Esame olfattivo

Per eseguire questo esame occorre impugnare il bicchiere e tenerlo con la mano il più lontano possibile dalla parte dove è contenuto il vino.
Questo per non interferire in nessun modo con eventuali "odori o profumi" che può possedere la mano del degustatore.
L'esame olfattivo si svolge seguendo questo ordine:

  • 1) Si porta il bicchiere vicino al naso e, a vino fermo, si inspira forte, allontanando il naso dal bicchiere, ad intervalli più o meno regolari, per non incorrere in una possibile assuefazione ai profumi.
  • 2) Si ruota lentamente il bicchiere su sé stesso così da da creare il famoso "imbuto" (che serve ad aumentare la superficie di evaporazione) in modo da sprigionare altre sostanze odorose e si inspira.
  • 3) Dopo avere assaggiato e deglutito il vino, si espira, e quindi in senso inverso,si riportano alla mucosa olfattiva altri sentori che, per effetto della normale temperatura (36°-37°) della cavità orale e per effetto di combinazioni enzimatico-salivari, si saranno ulteriormente liberati (Aroma di Bocca).
    Questa terza fase avverrà necessariamente dopo aver "assaggiato" e deglutito il vino e, a ragione, la si può considerare una fase Gusto-Olfattiva.

Le Famiglie dei Profumi:

Fruttati: frutti di bosco, ciliegia, prugna, fragolamela, pera, limone, banana, ananas, marasca, pesca, albicocca.
Floreali: acacia, biancospino, iris, ginestra, sambuco, crisantemo, rosa, viola, geranio fior di vite, fior d'arancio.
Frutta: frutta secca, prugna secca, Fico secco, nocciola, mandorla, uva sultanina, noce.
Vegetali: erba, foglie, fieno tagliato, mallo di noce, sottobosco, felce.
Erbe aromatiche: salvia, anice, pinocchio, alloro, origano, timo, basilico.
Speziati: pepe, chiodi di garofano, liquirizia, cannella, noce moscata, vaniglia.
Torrefazione: caffè, cacao, caramello, pane tostato, caucciù, affumicato, mandorla tostata.
Animali: cuoio, pelliccia, pipì di gatto, burro, foxy (selvatico).
Altri: miele, cera, goudron (catrame), crosta di pane, smalto.

Sezione dati »
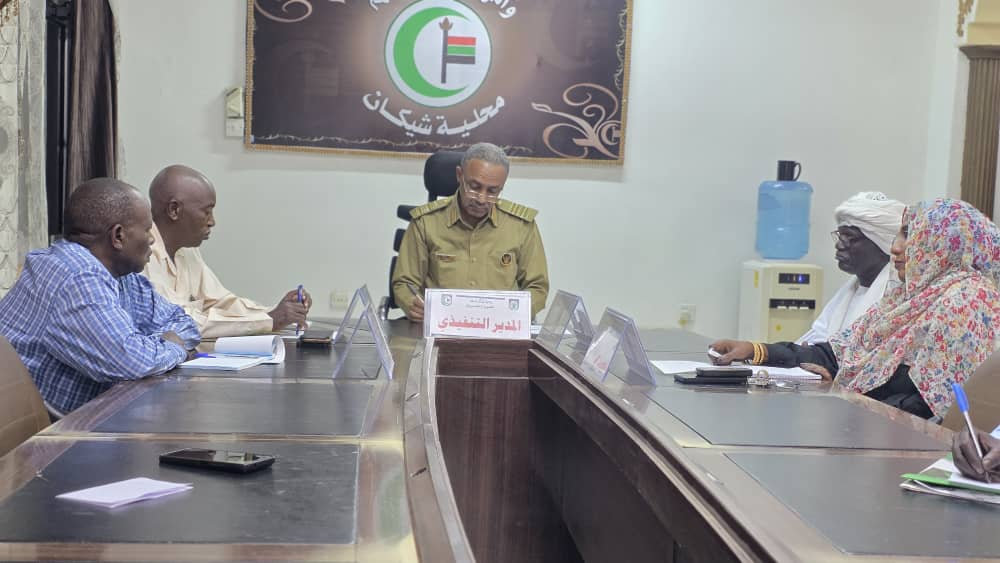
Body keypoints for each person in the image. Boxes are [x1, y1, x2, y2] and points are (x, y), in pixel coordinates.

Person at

Consegna 1 » Ripeti il passo del testo sull'esame olfattivo che va da "Questa terza fase" fino a "vite, fior d'arancio." compreso.
Consegna 2 » Secondo il testo sull'esame olfattivo, qual è la normale temperatura della cavità orale?
Consegna 3 » Indica se ciascuna affermazione concorda con il testo sull'esame olfattivo, rispondendo sì o no e citando le parole decisive del testo: (a) nella prima fase si inspira con il vino fermo; (b) la rotazione del bicchiere serve a ridurre la superficie di evaporazione; (c) la cannella rientra tra i profumi speziati.
I dati non hanno alcun ruolo in questo esercizio.

Risultato 1 »
Questa terza fase avverrà necessariamente dopo aver "assaggiato" e deglutito il vino e, a ragione, la si può considerare una fase Gusto-Olfattiva.

Le Famiglie dei Profumi:

Fruttati: frutti di bosco, ciliegia, prugna, fragolamela, pera, limone, banana, ananas, marasca, pesca, albicocca.
Floreali: acacia, biancospino, iris, ginestra, sambuco, crisantemo, rosa, viola, geranio fior di vite, fior d'arancio.

Risultato 2 » 36°-37°.

Risultato 3 »
(a) Sì: "a vino fermo, si inspira forte".
(b) No: "che serve ad aumentare la superficie di evaporazione".
(c) Sì: "Speziati: pepe, chiodi di garofano, liquirizia, cannella".